## WORK TO COMPLETE
Give the number of lines below that contain "docker", with no other output.

** GIVEN INFORMATION follows **

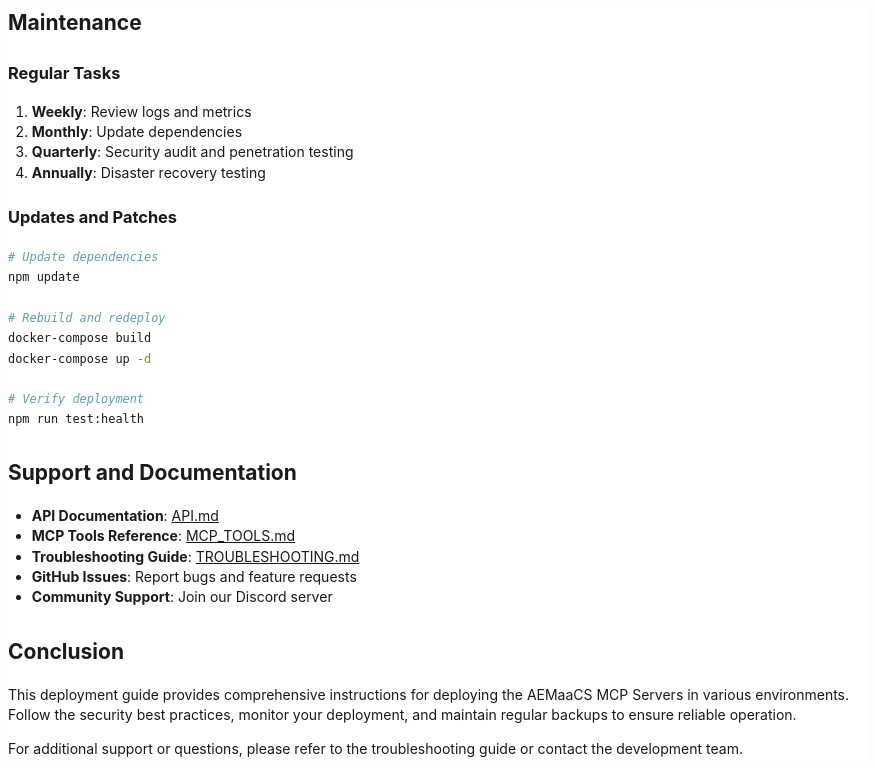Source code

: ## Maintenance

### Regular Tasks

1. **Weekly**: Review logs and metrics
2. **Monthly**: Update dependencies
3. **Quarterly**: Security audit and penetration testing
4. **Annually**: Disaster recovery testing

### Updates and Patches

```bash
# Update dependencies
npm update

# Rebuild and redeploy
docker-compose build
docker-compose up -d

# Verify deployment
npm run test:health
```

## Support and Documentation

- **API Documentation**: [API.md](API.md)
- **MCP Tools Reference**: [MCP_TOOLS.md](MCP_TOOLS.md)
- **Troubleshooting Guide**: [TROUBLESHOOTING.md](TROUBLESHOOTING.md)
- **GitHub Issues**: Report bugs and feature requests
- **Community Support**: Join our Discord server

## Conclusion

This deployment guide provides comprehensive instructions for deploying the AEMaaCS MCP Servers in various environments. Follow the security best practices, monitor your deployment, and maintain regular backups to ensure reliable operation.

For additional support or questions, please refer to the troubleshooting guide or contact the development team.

** End of GIVEN INFORMATION **

## RESPONSE
2